Guest blogger Sarah Leavitt is the digital outreach manager of the Lambi Fund of Haiti.
It’s a common scene in Haiti: Marceline, a small farmer, walks into a bustling market to sell her harvest and the marketplace is riddled with imported goods. Fruits and vegetables are from the Dominican Republic, packaged goods from the U.S. line the rows and large bags of rice stamped with USAID lay on the ground. To an unknowing eye, this wouldn’t mean much, but to Marceline these imported goods are undercutting her and other Haitian farmers’ ability to make an honest living.
In Haiti, the idea of food sovereignty means so much more than growing food that is healthy, culturally appropriate and produced through ecologically sound and sustainable methods (as defined by the International Planning Committee for Food Sovereignty). For the more than half of Haitian society that depends on agriculture for its livelihood, an agriculture system that that supports locally grown foods is imperative.
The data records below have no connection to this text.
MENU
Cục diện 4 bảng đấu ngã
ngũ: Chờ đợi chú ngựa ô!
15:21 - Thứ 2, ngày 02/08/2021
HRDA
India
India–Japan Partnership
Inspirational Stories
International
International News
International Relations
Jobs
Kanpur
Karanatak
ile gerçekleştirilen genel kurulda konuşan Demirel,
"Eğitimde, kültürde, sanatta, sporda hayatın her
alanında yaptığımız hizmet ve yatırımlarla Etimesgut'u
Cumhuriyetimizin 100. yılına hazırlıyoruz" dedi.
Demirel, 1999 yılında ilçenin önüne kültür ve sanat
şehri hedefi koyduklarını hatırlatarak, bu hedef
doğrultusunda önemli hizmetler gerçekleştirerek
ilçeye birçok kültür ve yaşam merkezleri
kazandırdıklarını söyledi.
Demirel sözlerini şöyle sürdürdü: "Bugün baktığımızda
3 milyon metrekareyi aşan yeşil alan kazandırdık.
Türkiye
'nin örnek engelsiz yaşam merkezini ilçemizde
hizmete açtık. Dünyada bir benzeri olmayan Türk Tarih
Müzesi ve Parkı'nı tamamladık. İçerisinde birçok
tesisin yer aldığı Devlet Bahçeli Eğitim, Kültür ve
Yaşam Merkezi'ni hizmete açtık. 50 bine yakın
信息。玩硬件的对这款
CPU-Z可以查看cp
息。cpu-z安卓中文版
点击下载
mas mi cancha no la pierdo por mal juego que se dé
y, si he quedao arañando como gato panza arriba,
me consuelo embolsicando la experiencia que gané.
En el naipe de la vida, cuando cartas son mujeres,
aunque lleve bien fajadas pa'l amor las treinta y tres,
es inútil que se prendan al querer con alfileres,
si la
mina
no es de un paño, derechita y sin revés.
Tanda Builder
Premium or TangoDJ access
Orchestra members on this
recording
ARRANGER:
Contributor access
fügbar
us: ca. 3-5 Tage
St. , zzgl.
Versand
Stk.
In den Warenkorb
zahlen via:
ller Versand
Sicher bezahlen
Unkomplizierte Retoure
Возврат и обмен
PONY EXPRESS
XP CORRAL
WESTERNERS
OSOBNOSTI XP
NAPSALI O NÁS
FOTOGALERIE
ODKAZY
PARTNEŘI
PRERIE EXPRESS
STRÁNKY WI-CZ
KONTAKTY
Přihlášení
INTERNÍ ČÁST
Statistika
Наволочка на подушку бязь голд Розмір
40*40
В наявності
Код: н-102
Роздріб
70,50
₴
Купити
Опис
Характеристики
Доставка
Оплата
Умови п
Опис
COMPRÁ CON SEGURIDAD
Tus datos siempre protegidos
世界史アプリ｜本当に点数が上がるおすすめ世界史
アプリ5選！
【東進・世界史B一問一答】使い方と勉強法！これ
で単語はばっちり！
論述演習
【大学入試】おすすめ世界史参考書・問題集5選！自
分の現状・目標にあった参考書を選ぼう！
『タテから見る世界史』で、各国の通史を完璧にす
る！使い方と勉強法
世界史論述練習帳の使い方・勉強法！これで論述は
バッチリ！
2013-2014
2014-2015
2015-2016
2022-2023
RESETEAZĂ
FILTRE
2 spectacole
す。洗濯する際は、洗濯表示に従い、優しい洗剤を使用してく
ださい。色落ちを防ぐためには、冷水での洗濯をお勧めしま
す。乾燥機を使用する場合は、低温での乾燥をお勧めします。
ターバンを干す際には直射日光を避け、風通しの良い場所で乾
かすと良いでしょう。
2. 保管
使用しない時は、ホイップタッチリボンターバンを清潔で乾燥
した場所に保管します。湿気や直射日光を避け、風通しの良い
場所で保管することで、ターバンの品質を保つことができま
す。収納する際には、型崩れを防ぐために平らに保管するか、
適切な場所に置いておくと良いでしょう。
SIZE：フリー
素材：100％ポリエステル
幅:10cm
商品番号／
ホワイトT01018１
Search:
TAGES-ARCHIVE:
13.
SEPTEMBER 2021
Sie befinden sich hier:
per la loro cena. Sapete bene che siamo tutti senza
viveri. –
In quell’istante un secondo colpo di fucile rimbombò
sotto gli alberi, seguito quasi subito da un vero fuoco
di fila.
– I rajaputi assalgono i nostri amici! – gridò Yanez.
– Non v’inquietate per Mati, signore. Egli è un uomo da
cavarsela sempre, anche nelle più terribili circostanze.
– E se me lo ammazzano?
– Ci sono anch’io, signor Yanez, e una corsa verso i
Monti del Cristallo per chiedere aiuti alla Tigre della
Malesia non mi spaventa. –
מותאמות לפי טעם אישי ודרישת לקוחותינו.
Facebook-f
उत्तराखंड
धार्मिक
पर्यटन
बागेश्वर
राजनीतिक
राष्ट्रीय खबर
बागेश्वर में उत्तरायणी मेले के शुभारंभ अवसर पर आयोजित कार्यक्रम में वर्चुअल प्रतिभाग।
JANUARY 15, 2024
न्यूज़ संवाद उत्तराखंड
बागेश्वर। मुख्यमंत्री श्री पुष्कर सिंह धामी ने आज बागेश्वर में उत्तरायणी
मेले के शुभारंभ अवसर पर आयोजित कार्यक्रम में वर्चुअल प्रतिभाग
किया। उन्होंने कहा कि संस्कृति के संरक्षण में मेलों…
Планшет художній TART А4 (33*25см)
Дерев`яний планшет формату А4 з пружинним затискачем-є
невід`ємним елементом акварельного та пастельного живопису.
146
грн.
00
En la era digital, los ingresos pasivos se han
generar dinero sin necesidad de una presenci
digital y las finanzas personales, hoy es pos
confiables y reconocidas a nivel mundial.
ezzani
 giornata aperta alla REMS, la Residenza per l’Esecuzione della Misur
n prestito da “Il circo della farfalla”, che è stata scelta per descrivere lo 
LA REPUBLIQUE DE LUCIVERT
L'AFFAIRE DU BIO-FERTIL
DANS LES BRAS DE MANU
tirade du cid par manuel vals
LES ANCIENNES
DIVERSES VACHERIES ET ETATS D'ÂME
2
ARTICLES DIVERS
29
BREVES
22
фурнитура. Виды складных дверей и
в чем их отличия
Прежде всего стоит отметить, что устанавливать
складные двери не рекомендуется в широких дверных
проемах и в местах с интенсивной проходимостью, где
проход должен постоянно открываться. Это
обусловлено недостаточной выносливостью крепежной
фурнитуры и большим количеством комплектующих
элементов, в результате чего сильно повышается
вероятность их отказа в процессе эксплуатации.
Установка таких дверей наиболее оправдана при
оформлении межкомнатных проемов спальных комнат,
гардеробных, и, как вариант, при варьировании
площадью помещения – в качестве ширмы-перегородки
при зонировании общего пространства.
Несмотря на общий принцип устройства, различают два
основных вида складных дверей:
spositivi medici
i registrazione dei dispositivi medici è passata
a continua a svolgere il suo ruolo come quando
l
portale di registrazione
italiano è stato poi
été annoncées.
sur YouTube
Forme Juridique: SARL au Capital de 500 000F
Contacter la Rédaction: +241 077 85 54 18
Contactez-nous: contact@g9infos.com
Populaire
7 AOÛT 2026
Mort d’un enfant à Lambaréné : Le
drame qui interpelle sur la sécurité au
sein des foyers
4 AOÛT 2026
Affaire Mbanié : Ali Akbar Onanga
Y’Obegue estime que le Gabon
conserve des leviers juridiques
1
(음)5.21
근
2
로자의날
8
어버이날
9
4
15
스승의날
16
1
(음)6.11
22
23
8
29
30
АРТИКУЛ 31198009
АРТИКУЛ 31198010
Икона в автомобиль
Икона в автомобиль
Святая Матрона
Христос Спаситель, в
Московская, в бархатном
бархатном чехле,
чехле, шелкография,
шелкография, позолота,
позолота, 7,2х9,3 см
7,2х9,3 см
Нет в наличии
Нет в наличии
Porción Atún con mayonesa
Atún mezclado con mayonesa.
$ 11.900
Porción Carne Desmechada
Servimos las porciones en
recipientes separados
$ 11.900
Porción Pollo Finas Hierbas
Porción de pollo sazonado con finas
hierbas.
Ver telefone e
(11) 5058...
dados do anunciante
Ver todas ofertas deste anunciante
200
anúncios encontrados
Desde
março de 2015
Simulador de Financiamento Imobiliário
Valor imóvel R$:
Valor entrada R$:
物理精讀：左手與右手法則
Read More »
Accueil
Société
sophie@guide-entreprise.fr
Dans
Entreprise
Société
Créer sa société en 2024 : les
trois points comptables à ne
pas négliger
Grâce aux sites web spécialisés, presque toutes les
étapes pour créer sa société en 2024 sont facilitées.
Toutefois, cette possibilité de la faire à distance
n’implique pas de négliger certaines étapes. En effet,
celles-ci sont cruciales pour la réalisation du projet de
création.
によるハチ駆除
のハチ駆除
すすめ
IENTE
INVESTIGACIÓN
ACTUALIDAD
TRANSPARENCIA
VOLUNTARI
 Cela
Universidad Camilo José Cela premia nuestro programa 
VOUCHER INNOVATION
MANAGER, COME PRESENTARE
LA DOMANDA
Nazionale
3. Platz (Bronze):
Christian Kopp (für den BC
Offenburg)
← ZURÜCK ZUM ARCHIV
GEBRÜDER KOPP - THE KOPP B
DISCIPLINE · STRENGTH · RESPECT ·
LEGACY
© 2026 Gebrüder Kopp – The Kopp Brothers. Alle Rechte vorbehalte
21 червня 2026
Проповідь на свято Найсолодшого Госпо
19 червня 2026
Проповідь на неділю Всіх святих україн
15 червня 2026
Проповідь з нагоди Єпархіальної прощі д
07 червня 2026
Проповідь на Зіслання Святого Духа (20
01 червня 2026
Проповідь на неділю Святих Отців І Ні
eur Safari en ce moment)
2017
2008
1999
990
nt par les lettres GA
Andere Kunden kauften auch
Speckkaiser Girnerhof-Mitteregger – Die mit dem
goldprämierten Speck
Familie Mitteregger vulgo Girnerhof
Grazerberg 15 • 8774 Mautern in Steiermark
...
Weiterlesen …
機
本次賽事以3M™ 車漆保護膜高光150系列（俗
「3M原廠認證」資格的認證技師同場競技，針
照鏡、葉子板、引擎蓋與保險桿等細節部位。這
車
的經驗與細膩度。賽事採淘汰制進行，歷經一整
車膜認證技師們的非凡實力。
The struggle to protect and strengthen local agriculture is nothing new to Haiti. Severe environmental degradation and years of deforestation have eroded the soil and left much of the land devoid of the nutrients essential to producing high yielding crops. This, coupled with Haiti’s propensity for natural disasters, like hurricanes, leaves small farmers especially vulnerable to fluctuations in the environment.